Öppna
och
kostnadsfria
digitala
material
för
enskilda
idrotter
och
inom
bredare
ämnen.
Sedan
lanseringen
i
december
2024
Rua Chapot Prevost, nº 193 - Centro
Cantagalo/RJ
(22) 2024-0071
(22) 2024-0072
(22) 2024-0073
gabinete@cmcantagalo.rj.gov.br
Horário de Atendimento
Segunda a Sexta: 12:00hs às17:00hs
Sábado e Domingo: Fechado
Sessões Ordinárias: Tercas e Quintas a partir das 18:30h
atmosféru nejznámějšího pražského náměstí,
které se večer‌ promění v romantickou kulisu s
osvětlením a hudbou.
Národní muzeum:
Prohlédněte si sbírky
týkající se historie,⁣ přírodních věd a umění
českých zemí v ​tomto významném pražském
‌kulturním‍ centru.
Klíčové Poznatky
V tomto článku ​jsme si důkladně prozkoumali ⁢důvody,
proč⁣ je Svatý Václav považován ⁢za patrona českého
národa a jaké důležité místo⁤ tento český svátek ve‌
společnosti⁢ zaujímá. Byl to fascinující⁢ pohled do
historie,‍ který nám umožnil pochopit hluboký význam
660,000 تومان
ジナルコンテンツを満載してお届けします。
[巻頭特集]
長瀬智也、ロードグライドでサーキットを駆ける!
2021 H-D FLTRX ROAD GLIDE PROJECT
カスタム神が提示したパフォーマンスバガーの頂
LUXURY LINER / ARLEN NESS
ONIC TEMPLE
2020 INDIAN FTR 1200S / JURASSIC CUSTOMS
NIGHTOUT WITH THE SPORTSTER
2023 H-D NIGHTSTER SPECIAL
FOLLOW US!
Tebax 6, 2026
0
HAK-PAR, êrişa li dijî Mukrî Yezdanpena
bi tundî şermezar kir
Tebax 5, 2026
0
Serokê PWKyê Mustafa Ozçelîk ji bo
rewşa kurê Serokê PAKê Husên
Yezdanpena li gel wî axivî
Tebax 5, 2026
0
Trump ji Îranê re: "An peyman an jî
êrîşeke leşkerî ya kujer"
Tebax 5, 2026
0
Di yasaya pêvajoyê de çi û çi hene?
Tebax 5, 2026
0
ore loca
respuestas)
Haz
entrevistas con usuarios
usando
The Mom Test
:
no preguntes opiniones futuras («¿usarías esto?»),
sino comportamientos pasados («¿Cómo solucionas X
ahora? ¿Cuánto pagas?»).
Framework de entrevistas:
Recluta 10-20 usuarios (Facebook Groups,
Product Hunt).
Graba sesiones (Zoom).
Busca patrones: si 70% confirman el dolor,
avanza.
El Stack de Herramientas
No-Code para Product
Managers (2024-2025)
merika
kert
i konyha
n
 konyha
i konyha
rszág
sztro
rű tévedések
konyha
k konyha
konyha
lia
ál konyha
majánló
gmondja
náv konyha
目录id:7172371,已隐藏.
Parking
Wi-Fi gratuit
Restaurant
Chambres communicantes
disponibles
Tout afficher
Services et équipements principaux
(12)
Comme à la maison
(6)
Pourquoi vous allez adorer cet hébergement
= = = =
- **EXERCISE DIRECTIONS**
Using the listing above, pick out each line that contains the word "tomto", then copy it.

- **COMPLETED TASK**
českých zemí v ​tomto významném pražském
V tomto článku ​jsme si důkladně prozkoumali ⁢důvody,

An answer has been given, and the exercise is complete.